The Limits of Pan Privacy and Shuffle Privacy for Learning and Estimation
October 13, 2021

Abstract: There has been a recent wave of interest in intermediate trust models for differential privacy that eliminate the need for a fully trusted central data collector, but overcome the limitations of local differential privacy. This interest has led to the introduction of the shuffle model (Cheu et al., EUROCRYPT 2019; Erlingsson et al., SODA 2019) and revisiting the pan-private model (Dwork et al., ITCS 2010). The message of this line of work is that, for a variety of low-dimensional problems — such as counts, means, and histograms — these intermediate models offer nearly as much power as central differential privacy. However, there has been considerably less success using these models for high-dimensional learning and estimation problems.
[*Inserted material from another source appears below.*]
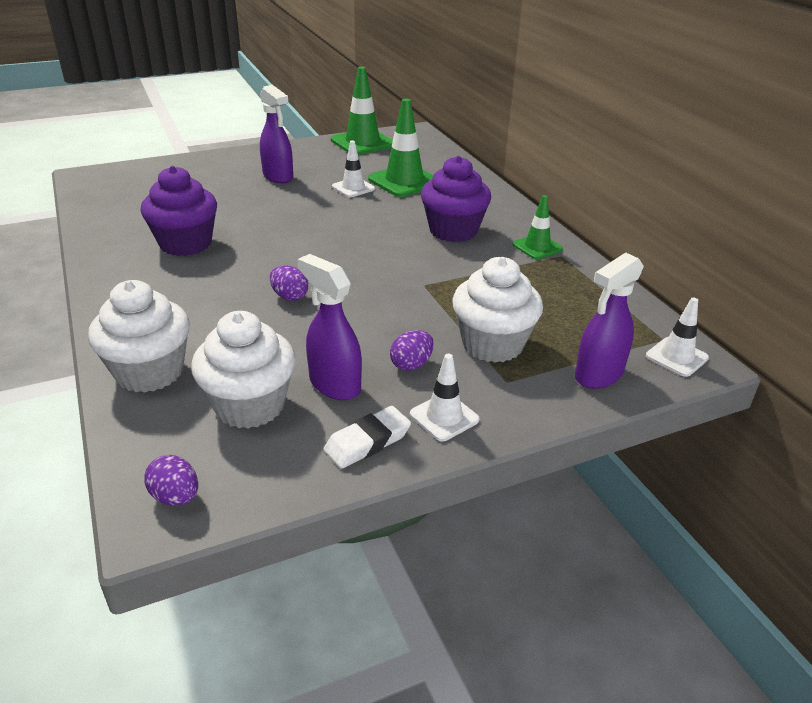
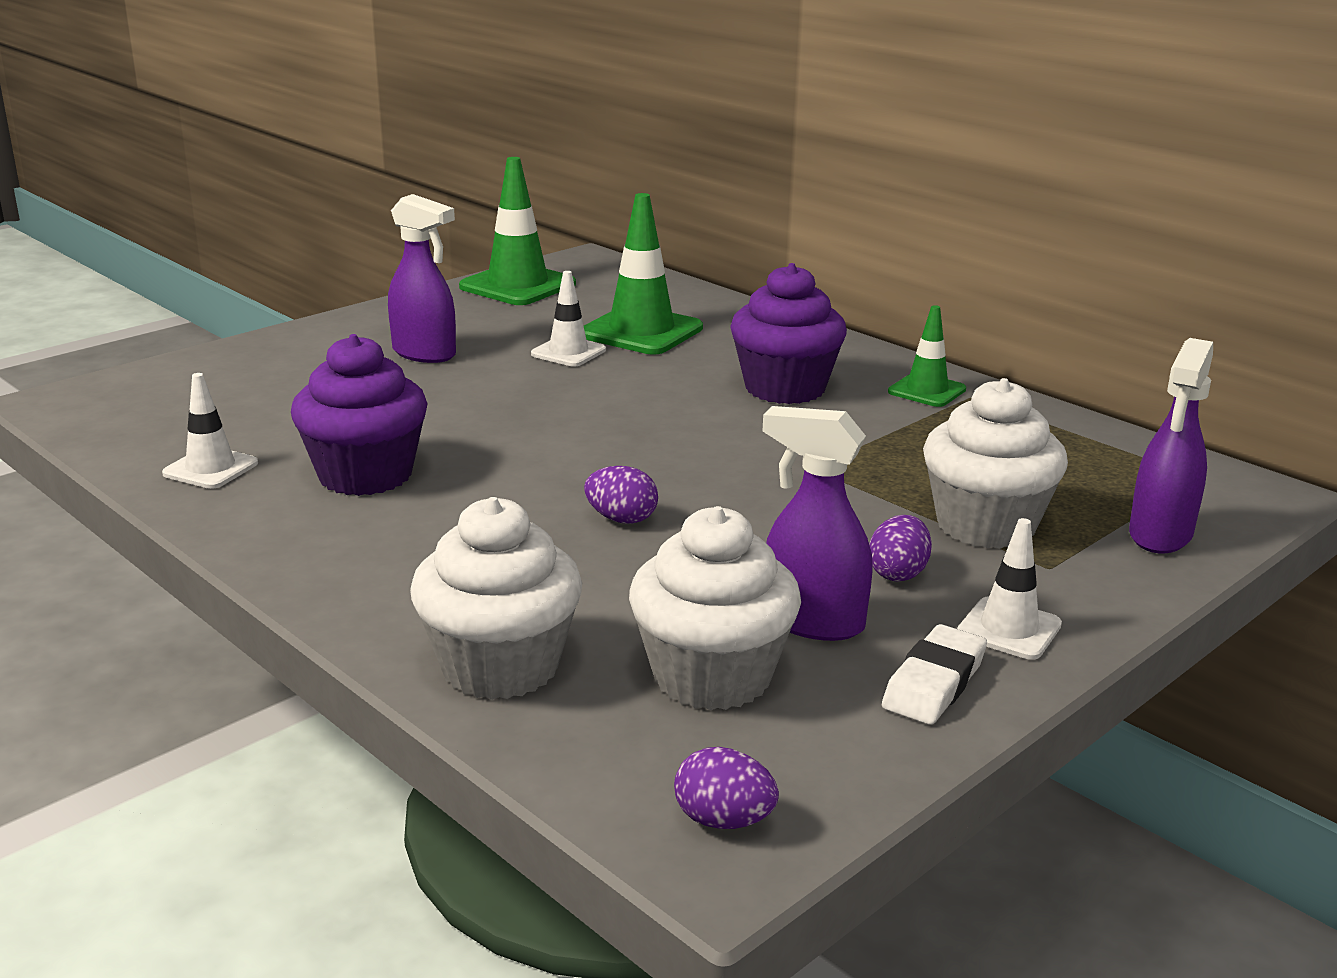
camera: 20 degrees left, 10 degrees down
white traffic cone [646,298,709,377] -> white traffic cone moved to [162,373,258,489]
In this work, we show that, for a variety of high-dimensional learning and estimation problems, both the shuffle model and the pan-private model inherently incur an exponential price in sample complexity relative to the central model. For example, we show that, private agnostic learning of parity functions over d bits requires $\Omega(2^{d/2})$ samples in these models, and privately selecting the most common attribute from a set of d choices requires $\Omega(d^{1/2})$ samples, both of which are exponential separations from the central model. Our work gives the first non-trivial lower bounds for these problems for both the pan-private model and the general multi-message shuffle model.